By Leah Barber
University of Chicago Lab
and Alexa Bits
Spring is in full bloom … and so are gardens all over the Chicago area. While digging and planting traditionally are associated with sprawling yards in the suburbs, urban gardens have found their way into city apartments and homes.
Katie Harris, a junior at University of Chicago Lab, started gardening with her family when she was in elementary school. “Urban gardening and farming was something that my family and I worked on gradually,” Harris explained. “We started with community plot gardening when I was in lower school and then expanded to beekeeping in the backyard, having our own vegetable plots and, finally, a chicken coop.”
And while you might not be able to imagine chickens running around your backyard, Harris said you never know what urban farming can lead to. “Gardening feels like something of a chain reaction,” she said. “Once you get started, you realize how much better organic food is and it makes you want to do it more.”
TEACHING THE CRAFT
Even city schools are getting their students outside and digging. In 2010, Marcus McVane, then a freshman, became involved in the opening of Northside’s green space for gardening. He and other students partnered with Urban Habitat Chicago to transform a space that was being used as a salt storage facility by the Chicago Department of Streets and Sanitation. The spot was converted into an urban garden, named The Joy Garden, where students now can grow corn, eggplants, kale, onions, berries and more.

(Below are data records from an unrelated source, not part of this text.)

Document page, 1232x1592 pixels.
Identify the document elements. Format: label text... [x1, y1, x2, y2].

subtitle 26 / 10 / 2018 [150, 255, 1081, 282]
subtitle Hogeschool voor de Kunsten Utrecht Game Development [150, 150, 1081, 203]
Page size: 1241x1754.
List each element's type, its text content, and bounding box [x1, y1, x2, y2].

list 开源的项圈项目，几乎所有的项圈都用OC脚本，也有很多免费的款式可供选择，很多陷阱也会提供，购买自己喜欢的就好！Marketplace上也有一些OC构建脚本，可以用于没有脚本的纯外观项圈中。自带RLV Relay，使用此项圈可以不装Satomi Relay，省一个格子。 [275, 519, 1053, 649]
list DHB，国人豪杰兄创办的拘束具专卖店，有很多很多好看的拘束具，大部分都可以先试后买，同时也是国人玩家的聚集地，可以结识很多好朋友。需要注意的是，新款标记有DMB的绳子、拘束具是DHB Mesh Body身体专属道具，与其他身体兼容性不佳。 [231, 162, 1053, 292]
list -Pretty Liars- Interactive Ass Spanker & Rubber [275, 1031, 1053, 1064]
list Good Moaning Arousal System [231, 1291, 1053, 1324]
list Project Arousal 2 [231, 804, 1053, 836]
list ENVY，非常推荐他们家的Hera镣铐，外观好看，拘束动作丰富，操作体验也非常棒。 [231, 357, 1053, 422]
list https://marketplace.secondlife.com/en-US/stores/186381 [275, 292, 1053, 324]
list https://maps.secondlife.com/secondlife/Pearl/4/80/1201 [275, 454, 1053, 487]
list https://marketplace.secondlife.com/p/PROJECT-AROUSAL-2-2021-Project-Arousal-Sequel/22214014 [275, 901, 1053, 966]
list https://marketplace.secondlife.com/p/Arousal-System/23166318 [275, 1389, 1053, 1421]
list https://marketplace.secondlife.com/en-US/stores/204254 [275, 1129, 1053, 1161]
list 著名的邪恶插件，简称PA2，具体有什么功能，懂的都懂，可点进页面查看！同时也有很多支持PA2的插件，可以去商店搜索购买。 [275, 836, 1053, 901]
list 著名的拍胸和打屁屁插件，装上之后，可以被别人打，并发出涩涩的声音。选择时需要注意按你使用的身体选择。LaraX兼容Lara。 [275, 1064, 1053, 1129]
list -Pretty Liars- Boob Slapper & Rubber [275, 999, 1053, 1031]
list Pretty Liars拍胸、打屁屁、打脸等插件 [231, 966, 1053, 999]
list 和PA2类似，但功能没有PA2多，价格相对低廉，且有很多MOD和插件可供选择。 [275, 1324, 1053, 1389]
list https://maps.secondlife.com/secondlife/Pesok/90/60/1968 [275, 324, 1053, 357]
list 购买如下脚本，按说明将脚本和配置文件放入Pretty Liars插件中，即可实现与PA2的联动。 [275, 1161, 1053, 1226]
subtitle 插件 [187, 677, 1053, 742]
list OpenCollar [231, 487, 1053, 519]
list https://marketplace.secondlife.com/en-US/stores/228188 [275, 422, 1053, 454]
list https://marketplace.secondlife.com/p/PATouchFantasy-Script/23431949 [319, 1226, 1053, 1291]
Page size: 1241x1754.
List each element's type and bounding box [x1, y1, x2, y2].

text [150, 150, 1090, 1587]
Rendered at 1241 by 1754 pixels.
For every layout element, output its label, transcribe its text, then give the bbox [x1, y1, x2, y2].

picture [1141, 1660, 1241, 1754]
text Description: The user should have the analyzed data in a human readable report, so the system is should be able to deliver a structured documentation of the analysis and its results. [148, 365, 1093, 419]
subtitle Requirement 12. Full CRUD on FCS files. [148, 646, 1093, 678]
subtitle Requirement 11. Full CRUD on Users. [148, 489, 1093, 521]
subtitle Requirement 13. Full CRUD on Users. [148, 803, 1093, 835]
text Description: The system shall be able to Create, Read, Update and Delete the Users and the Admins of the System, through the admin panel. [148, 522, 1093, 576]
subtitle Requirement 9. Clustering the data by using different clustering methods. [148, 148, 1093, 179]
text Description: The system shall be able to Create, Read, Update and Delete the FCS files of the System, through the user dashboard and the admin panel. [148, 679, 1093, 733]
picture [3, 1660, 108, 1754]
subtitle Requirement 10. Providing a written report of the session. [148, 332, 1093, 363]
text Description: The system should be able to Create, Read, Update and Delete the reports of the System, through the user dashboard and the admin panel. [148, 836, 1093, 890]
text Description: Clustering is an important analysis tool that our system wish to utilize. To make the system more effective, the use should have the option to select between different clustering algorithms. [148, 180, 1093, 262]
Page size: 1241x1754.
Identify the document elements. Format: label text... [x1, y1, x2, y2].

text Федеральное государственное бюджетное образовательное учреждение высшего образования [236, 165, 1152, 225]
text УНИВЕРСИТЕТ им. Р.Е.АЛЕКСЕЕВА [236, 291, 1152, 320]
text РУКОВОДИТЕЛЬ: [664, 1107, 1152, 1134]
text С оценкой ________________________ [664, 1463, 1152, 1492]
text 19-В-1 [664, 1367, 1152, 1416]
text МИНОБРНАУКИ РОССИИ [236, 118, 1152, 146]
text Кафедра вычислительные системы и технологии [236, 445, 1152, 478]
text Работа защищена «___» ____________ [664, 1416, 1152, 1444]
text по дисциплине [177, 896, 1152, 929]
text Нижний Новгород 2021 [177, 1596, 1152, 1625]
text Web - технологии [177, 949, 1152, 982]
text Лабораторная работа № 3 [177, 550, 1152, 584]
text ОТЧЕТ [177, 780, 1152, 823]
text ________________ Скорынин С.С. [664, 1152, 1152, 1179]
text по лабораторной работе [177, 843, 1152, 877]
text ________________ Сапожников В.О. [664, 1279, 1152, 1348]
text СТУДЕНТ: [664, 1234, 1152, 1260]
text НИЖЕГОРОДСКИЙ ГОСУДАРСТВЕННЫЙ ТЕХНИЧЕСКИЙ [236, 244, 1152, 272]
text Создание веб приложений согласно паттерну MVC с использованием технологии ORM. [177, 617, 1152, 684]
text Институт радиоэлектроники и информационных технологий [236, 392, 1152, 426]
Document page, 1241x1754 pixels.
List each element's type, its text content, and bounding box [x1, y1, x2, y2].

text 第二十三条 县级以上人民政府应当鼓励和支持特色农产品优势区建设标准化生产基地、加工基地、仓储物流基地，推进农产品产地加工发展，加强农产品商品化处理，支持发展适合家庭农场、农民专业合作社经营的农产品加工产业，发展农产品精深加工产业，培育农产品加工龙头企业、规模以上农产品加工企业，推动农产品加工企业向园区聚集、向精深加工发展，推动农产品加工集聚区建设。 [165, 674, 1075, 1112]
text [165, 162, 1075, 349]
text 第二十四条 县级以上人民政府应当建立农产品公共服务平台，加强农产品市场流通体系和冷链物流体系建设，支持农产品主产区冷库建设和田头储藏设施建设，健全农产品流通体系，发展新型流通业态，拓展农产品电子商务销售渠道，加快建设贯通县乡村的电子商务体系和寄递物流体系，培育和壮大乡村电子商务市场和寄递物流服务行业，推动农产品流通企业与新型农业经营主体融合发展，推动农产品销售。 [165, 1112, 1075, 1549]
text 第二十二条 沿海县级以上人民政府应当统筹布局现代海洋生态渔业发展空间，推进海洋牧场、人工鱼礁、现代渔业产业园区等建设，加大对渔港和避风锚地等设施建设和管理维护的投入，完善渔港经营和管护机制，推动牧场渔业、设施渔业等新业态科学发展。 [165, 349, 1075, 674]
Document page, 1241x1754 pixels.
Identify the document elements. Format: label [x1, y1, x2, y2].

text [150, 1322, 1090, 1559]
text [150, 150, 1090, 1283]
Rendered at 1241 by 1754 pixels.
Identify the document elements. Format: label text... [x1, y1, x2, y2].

McVane, now a senior and president of Northside’s Dirt Actualizer Club, said that the green space brought change to the school’s environment.
“What we wanted to do is bring agriculture to everybody,” McVane said. “Now there is a spot where kids can go, lay down in the sun, play football, do whatever, and there are no unpleasant sights around … there are gardens around them as opposed to just concrete in the rest of the city.”
Sometimes, it just takes a little digging to find an unused or unsightly outdoor spot that could be transformed into something beautiful.
IF DIY IS YOUR THING …
Starting a garden doesn’t have to be complicated, said Dave Short, a board member of Ginkgo Organic Gardens, a community garden in Uptown that donates everything it grows to local nonprofit organizations.
“Once you clear the land or grass, you need to amend it with some good-quality topsoil and some mulch,” Short said. When the land is cleared and ready, it’s time to grow.
According to Michael Repkin, one of the founders of Urban Habitat Chicago, teens are not limited in their growing options. “The vast majority of vegetable crops you would go to the supermarket for, you can grow right here in Chicago,” Repkin said. That’s right: If you see it in the produce aisle, chances are you can grow it in your backyard.
Once the seeds are planted, the real work begins. According to Short, checking on your garden every day is a must. Make sure your space is free of pests and well-watered.
Besides the obvious benefits (fresh veggies, pretty flowers, etc. …), gardening connects people with their environment, which can be hugely beneficial, according to Repkin.
“Making something that might be your dinner, you’re more likely to be invested in it. You’re doing something that’s good and something that’s doing good for you, so that connection is really important,” he said.
Now, let’s say you don’t have a backyard, or maybe your parents won’t allow you to dig up the space they do have. Fret not, you can still be an urban gardener. Herb gardens, tomato plants and even potatoes can be grown on windowsills and balconies.
“You can do more than you think in a limited amount of space,” Short said.
In today’s world, it’s easy to stay inside and give in to eating fast food. Urban gardening, however, fights both of these bad habits. Being outside daily and incorporating homegrown vegetables and herbs into meals ensures a healthier lifestyle.
“I definitely find it rewarding,” Harris said. “Organic food really makes a difference in your diet. Having homegrown food makes me more confident about my health choices, and on a larger scale, being an urban gardener makes me feel better about my environment.
“It’s nice to know that I don’t buy food from large corporations who treat their chickens ruthlessly, put mass amounts of chemicals in their beehives, and drench their vegetables in pesticides. It makes you feel safe,” Harris said.